■ About this task ■
Each line holding the string "KiCad" is to be copied from the data.

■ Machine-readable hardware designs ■
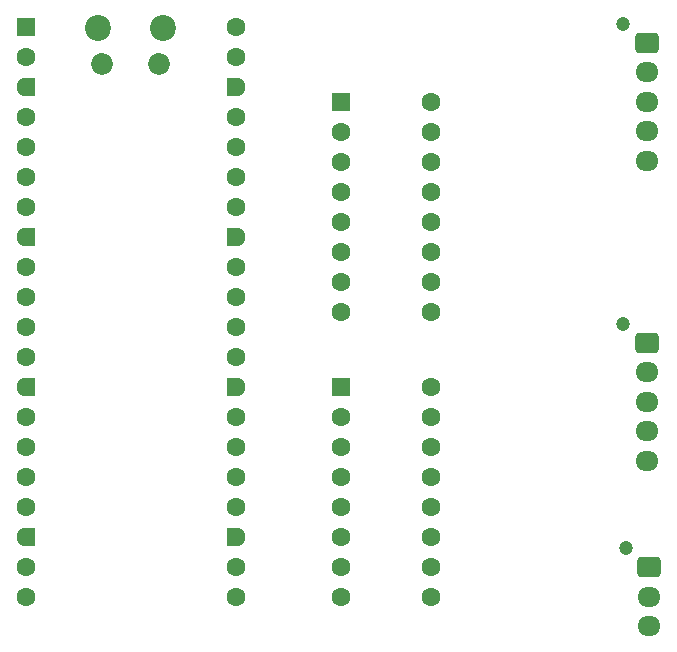
<source format=gbr>
%TF.GenerationSoftware,KiCad,Pcbnew,8.0.1*%
%TF.CreationDate,2024-07-19T13:11:38-07:00*%
%TF.ProjectId,MoonPhase,4d6f6f6e-5068-4617-9365-2e6b69636164,rev?*%
%TF.SameCoordinates,Original*%
%TF.FileFunction,Soldermask,Bot*%
%TF.FilePolarity,Negative*%
%FSLAX46Y46*%
G04 Gerber Fmt 4.6, Leading zero omitted, Abs format (unit mm)*
G04 Created by KiCad (PCBNEW 8.0.1) date 2024-07-19 13:11:38*
%MOMM*%
%LPD*%
G01*
G04 APERTURE LIST*
G04 Aperture macros list*
%AMRoundRect*
0 Rectangle with rounded corners*
0 $1 Rounding radius*
0 $2 $3 $4 $5 $6 $7 $8 $9 X,Y pos of 4 corners*
0 Add a 4 corners polygon primitive as box body*
4,1,4,$2,$3,$4,$5,$6,$7,$8,$9,$2,$3,0*
0 Add four circle primitives for the rounded corners*
1,1,$1+$1,$2,$3*
1,1,$1+$1,$4,$5*
1,1,$1+$1,$6,$7*
1,1,$1+$1,$8,$9*
0 Add four rect primitives between the rounded corners*
20,1,$1+$1,$2,$3,$4,$5,0*
20,1,$1+$1,$4,$5,$6,$7,0*
20,1,$1+$1,$6,$7,$8,$9,0*
20,1,$1+$1,$8,$9,$2,$3,0*%
%AMFreePoly0*
4,1,28,0.605014,0.794986,0.644504,0.794986,0.724698,0.756366,0.780194,0.686777,0.800000,0.600000,0.800000,-0.600000,0.780194,-0.686777,0.724698,-0.756366,0.644504,-0.794986,0.605014,-0.794986,0.600000,-0.800000,0.000000,-0.800000,-0.178017,-0.779942,-0.347107,-0.720775,-0.498792,-0.625465,-0.625465,-0.498792,-0.720775,-0.347107,-0.779942,-0.178017,-0.800000,0.000000,-0.779942,0.178017,
-0.720775,0.347107,-0.625465,0.498792,-0.498792,0.625465,-0.347107,0.720775,-0.178017,0.779942,0.000000,0.800000,0.600000,0.800000,0.605014,0.794986,0.605014,0.794986,$1*%
%AMFreePoly1*
4,1,28,0.178017,0.779942,0.347107,0.720775,0.498792,0.625465,0.625465,0.498792,0.720775,0.347107,0.779942,0.178017,0.800000,0.000000,0.779942,-0.178017,0.720775,-0.347107,0.625465,-0.498792,0.498792,-0.625465,0.347107,-0.720775,0.178017,-0.779942,0.000000,-0.800000,-0.600000,-0.800000,-0.605014,-0.794986,-0.644504,-0.794986,-0.724698,-0.756366,-0.780194,-0.686777,-0.800000,-0.600000,
-0.800000,0.600000,-0.780194,0.686777,-0.724698,0.756366,-0.644504,0.794986,-0.605014,0.794986,-0.600000,0.800000,0.000000,0.800000,0.178017,0.779942,0.178017,0.779942,$1*%
G04 Aperture macros list end*
%ADD10C,2.200000*%
%ADD11C,1.850000*%
%ADD12RoundRect,0.200000X-0.600000X-0.600000X0.600000X-0.600000X0.600000X0.600000X-0.600000X0.600000X0*%
%ADD13C,1.600000*%
%ADD14FreePoly0,0.000000*%
%ADD15FreePoly1,0.000000*%
%ADD16C,1.200000*%
%ADD17RoundRect,0.250000X-0.725000X0.600000X-0.725000X-0.600000X0.725000X-0.600000X0.725000X0.600000X0*%
%ADD18O,1.950000X1.700000*%
%ADD19R,1.600000X1.600000*%
G04 APERTURE END LIST*
D10*
%TO.C,U3*%
X130625000Y-63630000D03*
D11*
X130925000Y-66660000D03*
X135775000Y-66660000D03*
D10*
X136075000Y-63630000D03*
D12*
X124460000Y-63500000D03*
D13*
X124460000Y-66040000D03*
D14*
X124460000Y-68580000D03*
D13*
X124460000Y-71120000D03*
X124460000Y-73660000D03*
X124460000Y-76200000D03*
X124460000Y-78740000D03*
D14*
X124460000Y-81280000D03*
D13*
X124460000Y-83820000D03*
X124460000Y-86360000D03*
X124460000Y-88900000D03*
X124460000Y-91440000D03*
D14*
X124460000Y-93980000D03*
D13*
X124460000Y-96520000D03*
X124460000Y-99060000D03*
X124460000Y-101600000D03*
X124460000Y-104140000D03*
D14*
X124460000Y-106680000D03*
D13*
X124460000Y-109220000D03*
X124460000Y-111760000D03*
X142240000Y-111760000D03*
X142240000Y-109220000D03*
D15*
X142240000Y-106680000D03*
D13*
X142240000Y-104140000D03*
X142240000Y-101600000D03*
X142240000Y-99060000D03*
X142240000Y-96520000D03*
D15*
X142240000Y-93980000D03*
D13*
X142240000Y-91440000D03*
X142240000Y-88900000D03*
X142240000Y-86360000D03*
X142240000Y-83820000D03*
D15*
X142240000Y-81280000D03*
D13*
X142240000Y-78740000D03*
X142240000Y-76200000D03*
X142240000Y-73660000D03*
X142240000Y-71120000D03*
D15*
X142240000Y-68580000D03*
D13*
X142240000Y-66040000D03*
X142240000Y-63500000D03*
%TD*%
D16*
%TO.C,J3*%
X175055000Y-88650000D03*
D17*
X177055000Y-90250000D03*
D18*
X177055000Y-92750000D03*
X177055000Y-95250000D03*
X177055000Y-97750000D03*
X177055000Y-100250000D03*
%TD*%
D16*
%TO.C,J2*%
X175055000Y-63250000D03*
D17*
X177055000Y-64850000D03*
D18*
X177055000Y-67350000D03*
X177055000Y-69850000D03*
X177055000Y-72350000D03*
X177055000Y-74850000D03*
%TD*%
D19*
%TO.C,U2*%
X151130000Y-93980000D03*
D13*
X151130000Y-96520000D03*
X151130000Y-99060000D03*
X151130000Y-101600000D03*
X151130000Y-104140000D03*
X151130000Y-106680000D03*
X151130000Y-109220000D03*
X151130000Y-111760000D03*
X158750000Y-111760000D03*
X158750000Y-109220000D03*
X158750000Y-106680000D03*
X158750000Y-104140000D03*
X158750000Y-101600000D03*
X158750000Y-99060000D03*
X158750000Y-96520000D03*
X158750000Y-93980000D03*
%TD*%
D19*
%TO.C,U1*%
X151130000Y-69850000D03*
D13*
X151130000Y-72390000D03*
X151130000Y-74930000D03*
X151130000Y-77470000D03*
X151130000Y-80010000D03*
X151130000Y-82550000D03*
X151130000Y-85090000D03*
X151130000Y-87630000D03*
X158750000Y-87630000D03*
X158750000Y-85090000D03*
X158750000Y-82550000D03*
X158750000Y-80010000D03*
X158750000Y-77470000D03*
X158750000Y-74930000D03*
X158750000Y-72390000D03*
X158750000Y-69850000D03*
%TD*%
D16*
%TO.C,J1*%
X175260000Y-107660000D03*
D17*
X177260000Y-109260000D03*
D18*
X177260000Y-111760000D03*
X177260000Y-114260000D03*
%TD*%
M02*

</source>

■ Finished exercise ■
%TF.GenerationSoftware,KiCad,Pcbnew,8.0.1*%
G04 Created by KiCad (PCBNEW 8.0.1) date 2024-07-19 13:11:38*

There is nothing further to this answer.